Prompt Policies act as the first line of defense in your AI agent's execution flow. They intercept user messages to prevent security breaches, maintain data privacy, and ensure content safety.The Prompt Policy is divided into specialized scanners that can be individually Enabled or Disabled based on your security requirements.

info

Prerequisite: Ensure your LLM provider (e.g., OpenAI gpt-4o) is enabled and configured with valid credentials in the Models section for these guardrails to function.

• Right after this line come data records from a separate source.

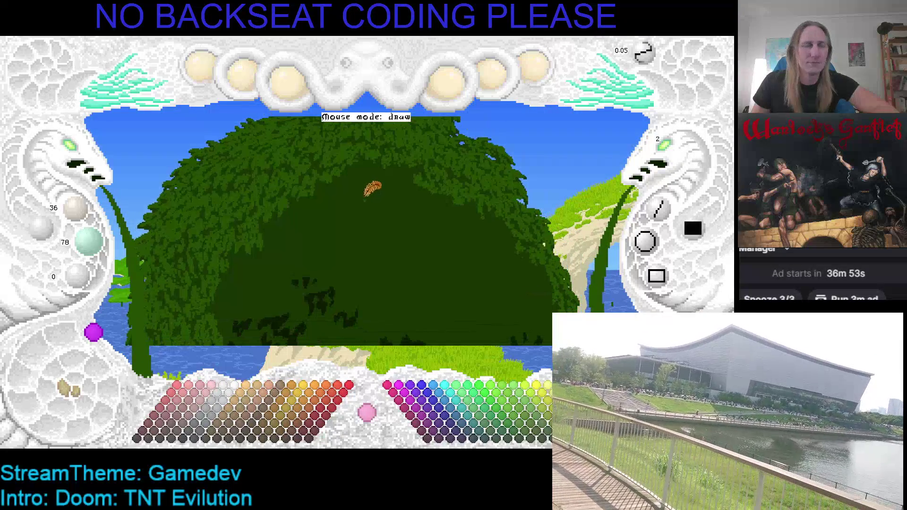
Step: Save the painting, then shift the view left and up toward the canopy's top-left side
{"action": "key", "text": "ctrl+s"}
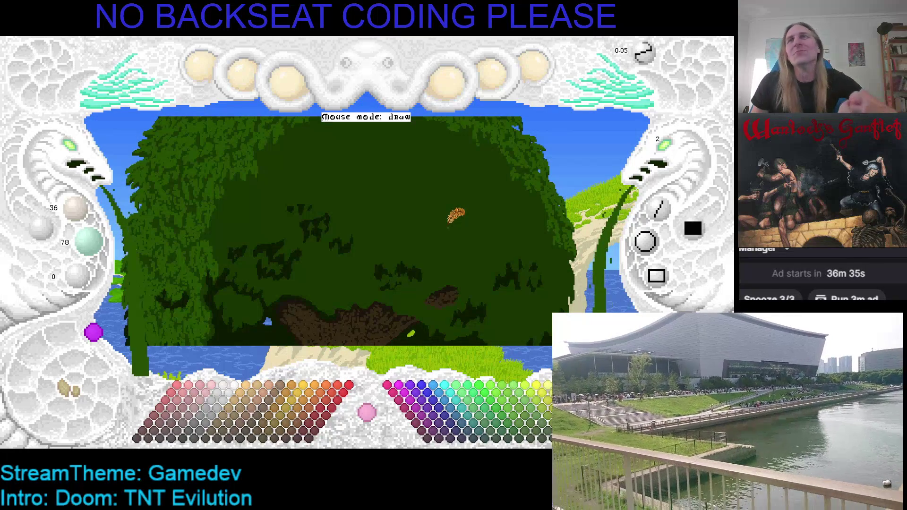
{"action": "key", "text": "Left"}
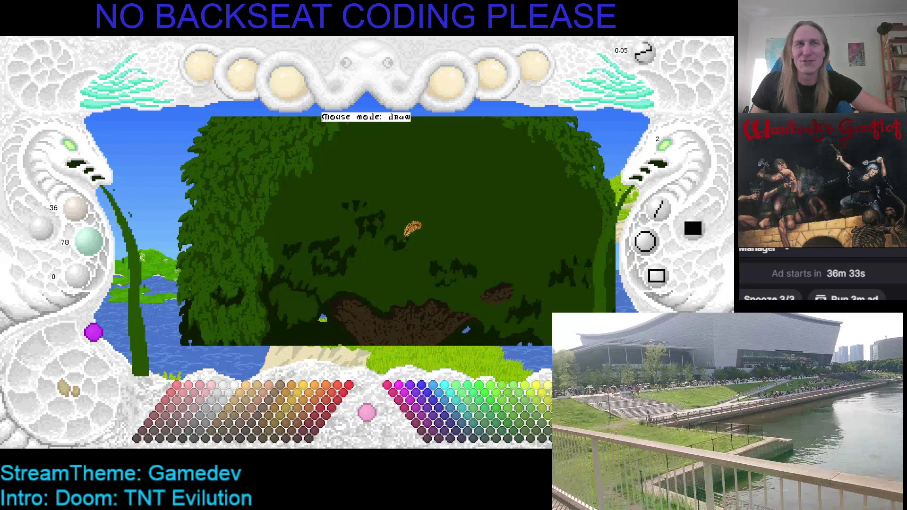
{"action": "key", "text": "Left"}
{"action": "key", "text": "Up"}
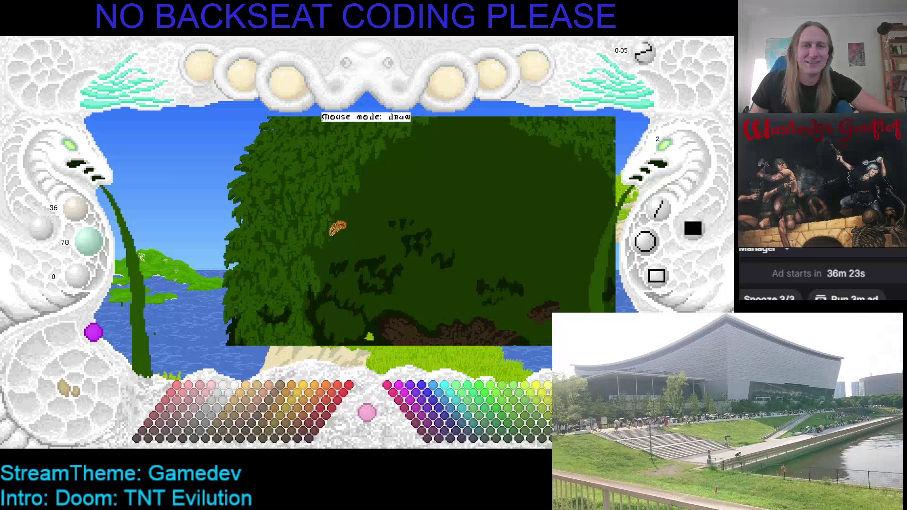
Step: Pan the canvas across the tree toward its right and lower-right areas
{"action": "left_click_drag", "start_coordinate": [336, 229], "coordinate": [277, 214]}
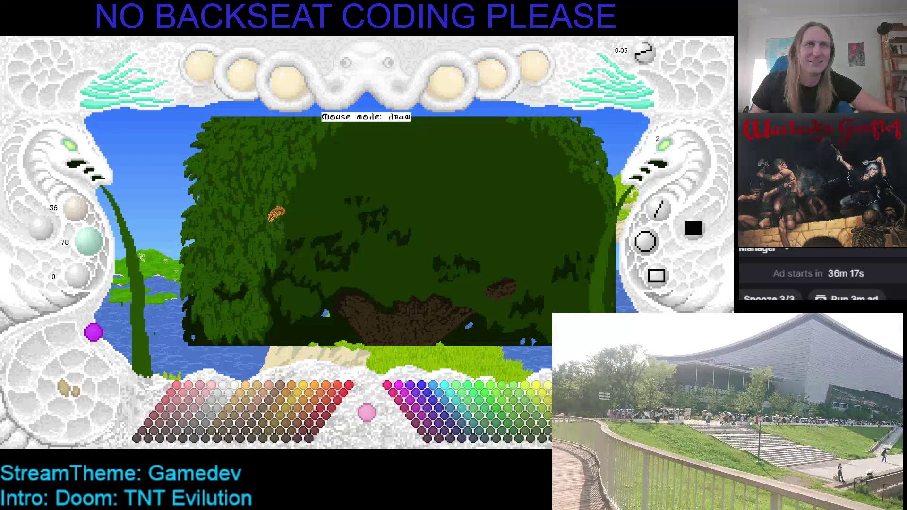
{"action": "left_click_drag", "start_coordinate": [276, 214], "coordinate": [310, 191]}
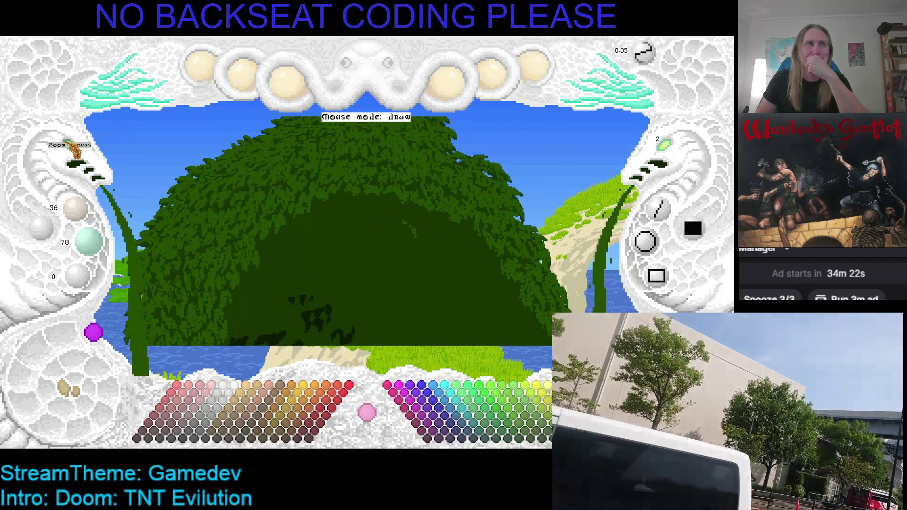
{"action": "left_click", "coordinate": [70, 146]}
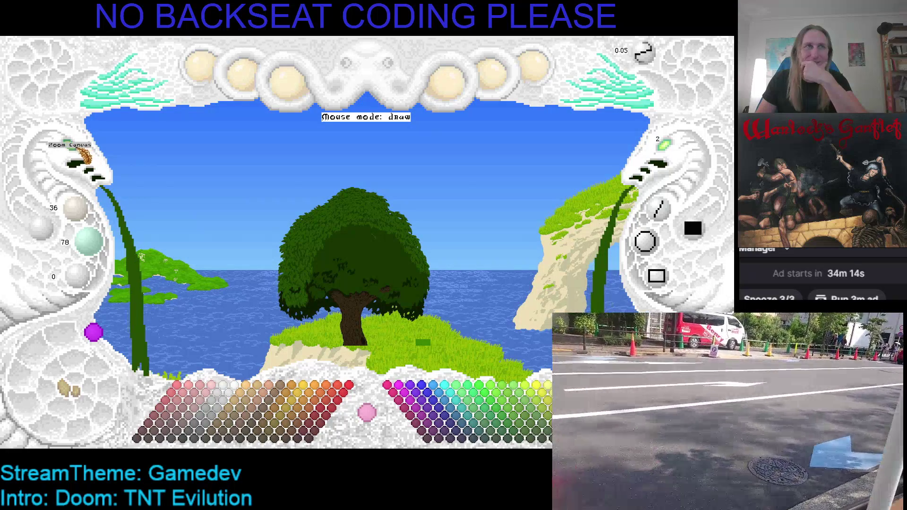
{"action": "left_click", "coordinate": [71, 145]}
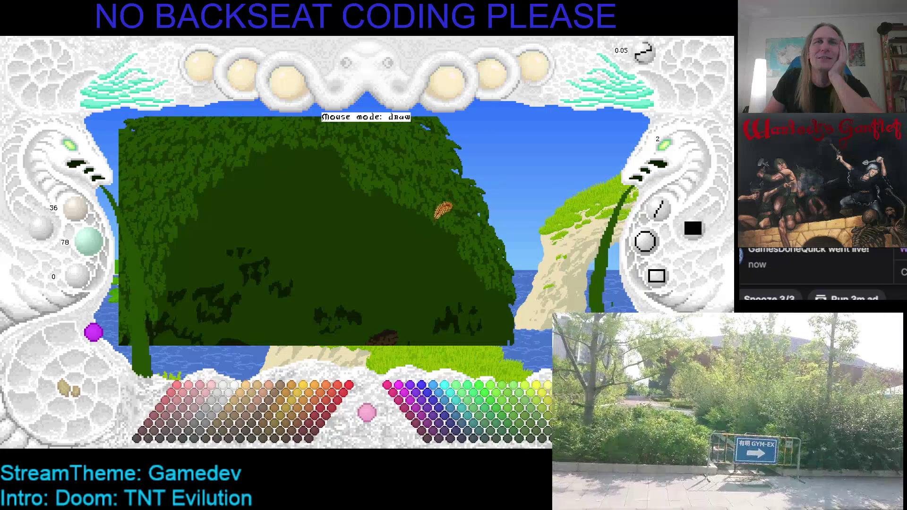
Step: Move the close-up view across the canopy from its upper left to add dark leaf clusters
{"action": "left_click_drag", "start_coordinate": [410, 206], "coordinate": [430, 240]}
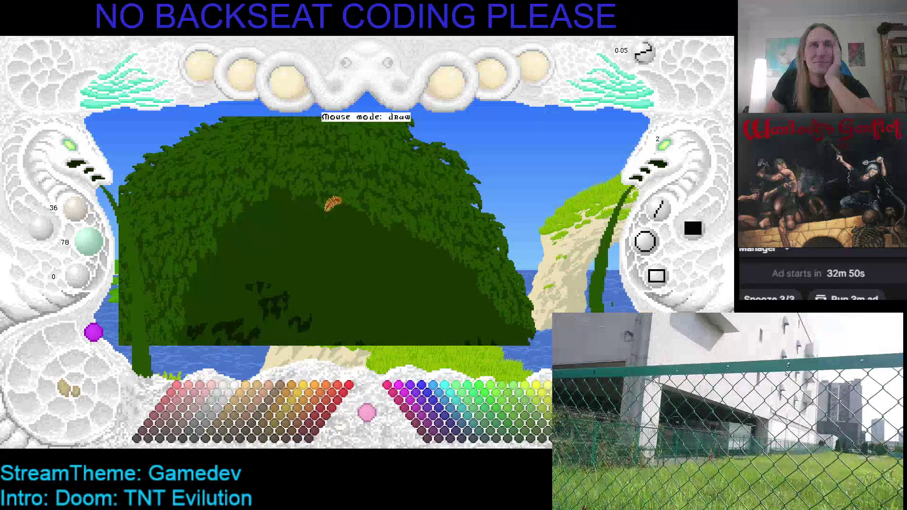
{"action": "left_click_drag", "start_coordinate": [331, 202], "coordinate": [349, 211]}
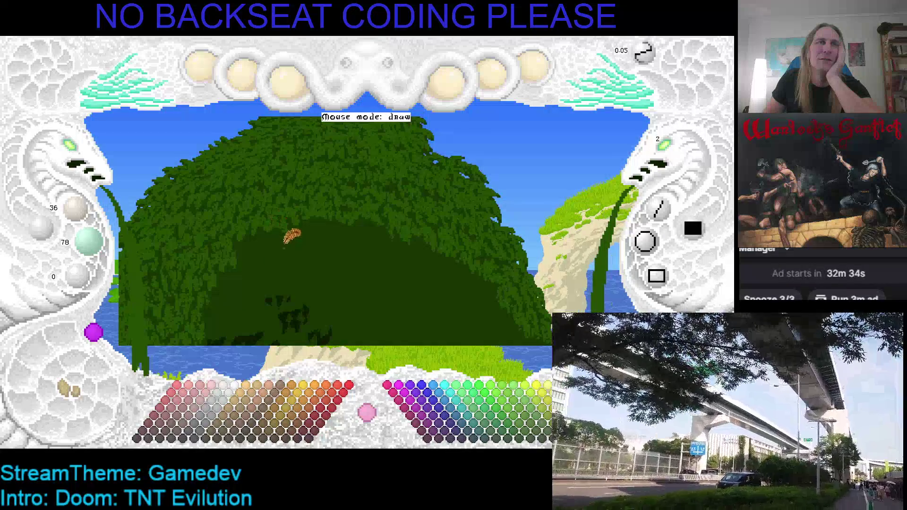
{"action": "scroll", "coordinate": [289, 236], "scroll_direction": "down", "scroll_amount": 2}
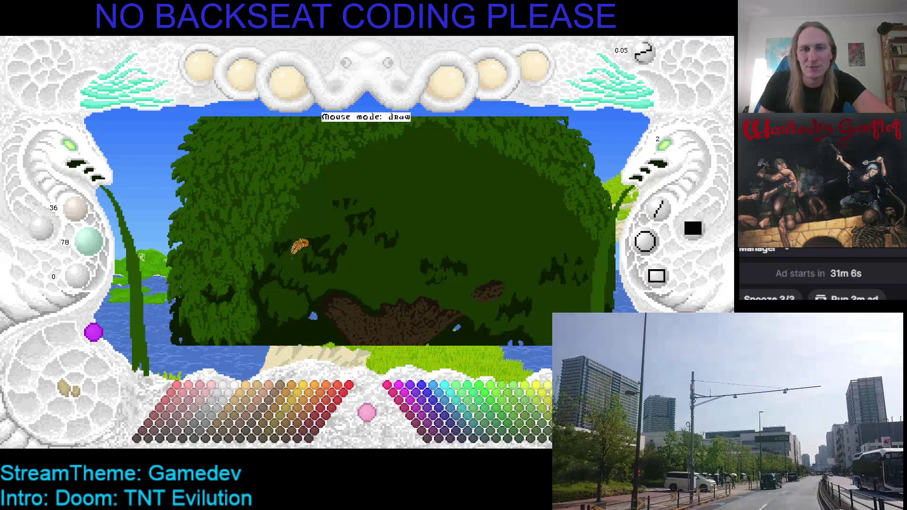
{"action": "left_click_drag", "start_coordinate": [324, 242], "coordinate": [310, 254]}
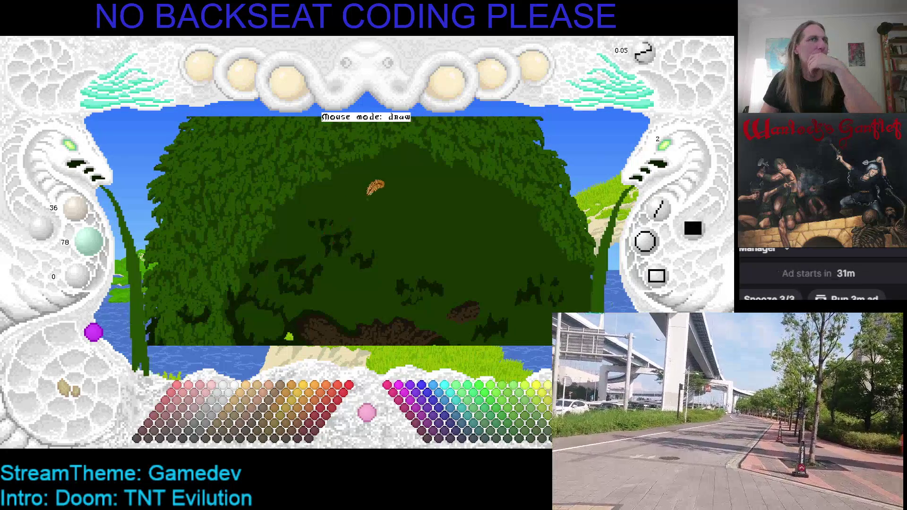
{"action": "mouse_move", "coordinate": [375, 186]}
{"action": "left_mouse_down"}
{"action": "mouse_move", "coordinate": [344, 197]}
{"action": "mouse_move", "coordinate": [351, 189]}
{"action": "left_mouse_up"}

Use the following tables to understand the configuration properties and behavioral logic for each scanner within the Prompt Policy.

1. PII & Data Privacy

Protect sensitive information by detecting and handling Personally Identifiable Information (PII) before it is processed by the agent.

FeatureLogicActionConfiguration Example
PII DetectionNon-LLMRedact / BlockEntities: [EMAIL, PHONE_NUMBER, SSN]
Regex ScannerNon-LLMBlockPattern: ^[A-Z]{2}-\d{4}$ (e.g., Internal ID)
Secrets DetectionNon-LLMBlockTargets: [API_KEYS, AUTH_TOKENS, PEM_KEYS]

Usage Note:

info

PII Redaction will replace sensitive text with a placeholder like [PII_DATA], allowing the LLM to understand the context without seeing the actual data.

2. Security & Prompt Integrity

Prevent adversarial attacks designed to manipulate or bypass the agent’s core instructions.

FeatureLogicPrimary GoalFallback Message Requirement
Prompt InjectionLLMDetect override attempts"Security violation: Unauthorized instructions detected."
Code DetectionLLMBlock non-natural language"The system only accepts natural language queries."
Invisible TextNon-LLMStrip hidden characters(Automatic Redaction)

3. Moderation & Content Safety

Enforce organizational standards and prevent the generation of harmful content.

FeatureLogicDescriptionExample Values
Toxicity DetectionLLMScan for harmful languageThreshold: High/Medium/Low
Ban TopicsLLMPrevent off-topic chatTopics: ["Financial Advice", "Legal"]
Ban CompetitorsLLMMask competitor namesList: ["CompetitorA", "CompetitorB"]
Ban CodeLLMPrevent code generation(Enable/Disable toggle)
Jailbreak DetectionLLMDetect sandbox escapes(Enable/Disable toggle)
Ban SubstringsNon-LLMStrict phrase matching["password123", "internal_db"]

4. Factuality & Relevance

Gibberish Detection (LLM)
Filters out nonsensical or "keyboard mash" inputs (e.g., "asdfghjkl") to save on token costs and maintain clean logs.

5. Performance & Utility

Token Limit (Non-LLM)
Enforces a maximum token count for user inputs to prevent "Prompt Stuffing" and manage costs.

PropertyValue TypeDescription
Max TokensIntegerMaximum allowed tokens per prompt (e.g., 500).
ActionDropdownBlock or Truncate.

Logic Type Comparison

When configuring your Blueprint, consider the latency and cost implications of the logic type:

TypeLatencyCostAccuracy for Context
Non-LLMUltra-Low (<50ms)NegligibleBest for fixed patterns (Regex, Tokens)
LLMModerate (200ms+)Token-basedBest for intent (Injection, Toxicity)
note

Developer Tip: Custom Fallbacks

Whenever a scanner triggers a Block action, the fallback_message property is returned to the user interface. It is recommended to use clear, non-technical language for these messages.